#### Supplied entries ####
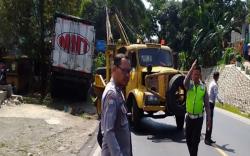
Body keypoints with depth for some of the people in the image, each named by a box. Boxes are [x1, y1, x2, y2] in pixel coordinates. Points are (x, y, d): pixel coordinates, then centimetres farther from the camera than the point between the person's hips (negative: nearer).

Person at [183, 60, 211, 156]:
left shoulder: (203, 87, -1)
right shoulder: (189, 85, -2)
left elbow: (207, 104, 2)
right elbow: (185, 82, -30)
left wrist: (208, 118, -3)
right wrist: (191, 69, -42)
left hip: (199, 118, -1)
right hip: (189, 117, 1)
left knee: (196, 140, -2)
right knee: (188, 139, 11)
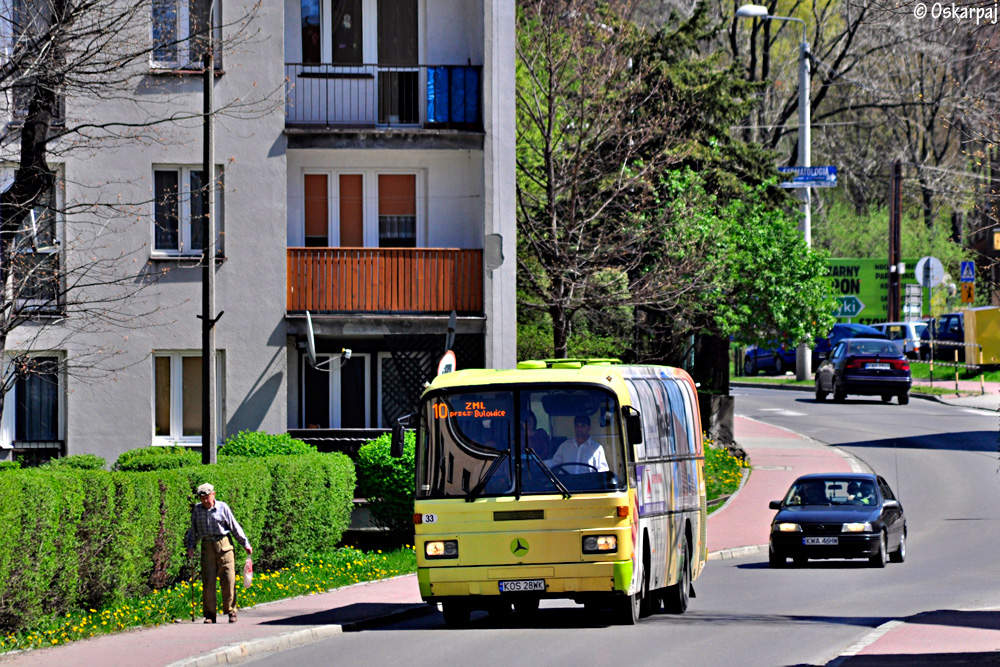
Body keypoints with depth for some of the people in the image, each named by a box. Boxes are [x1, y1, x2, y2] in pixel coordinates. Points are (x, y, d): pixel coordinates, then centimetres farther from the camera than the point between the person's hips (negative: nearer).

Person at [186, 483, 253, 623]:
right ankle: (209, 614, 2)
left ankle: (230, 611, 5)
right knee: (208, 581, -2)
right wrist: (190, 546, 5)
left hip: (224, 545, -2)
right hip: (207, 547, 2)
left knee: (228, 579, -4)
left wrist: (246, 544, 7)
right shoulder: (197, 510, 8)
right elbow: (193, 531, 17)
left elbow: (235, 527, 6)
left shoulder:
####
*Required work*: Copy out the listing above word for word, leaving out the pictures.

*Response to the task*:
Body keypoints with depth for some of the people in the image, each named by a box. Boxes are [x1, y1, x2, y2] in pixel coordinates. Points are (x, y, d): pixel coordinates, then centimetres farther from the camera than the point between the person's hips (negative: nearer).

Person at [183, 60, 211, 156]:
left shoulder: (203, 87, -1)
right shoulder: (189, 85, -2)
left elbow: (207, 104, 2)
right elbow: (185, 82, -30)
left wrist: (208, 118, -3)
right wrist: (191, 69, -42)
left hip: (199, 118, -1)
right hip: (189, 117, 1)
left knee: (196, 140, -2)
right knee: (188, 139, 11)
Body keypoints with depth for some of the people in the image, each named by a box. Boxes are [x1, y1, x2, y2] in pixel coordinates. Points are (x, y, d): pixel coordinates, then centimetres farther from the camera than the point between the person's hips (negative: nearer).

Person at [186, 483, 253, 623]:
right ankle: (209, 614, 2)
left ankle: (230, 611, 5)
right knee: (208, 581, -2)
right wrist: (190, 546, 5)
left hip: (224, 545, -2)
right hip: (207, 547, 2)
left knee: (228, 579, -4)
left wrist: (246, 544, 7)
right shoulder: (197, 510, 8)
right elbow: (193, 531, 17)
left elbow: (235, 527, 6)
left shoulder:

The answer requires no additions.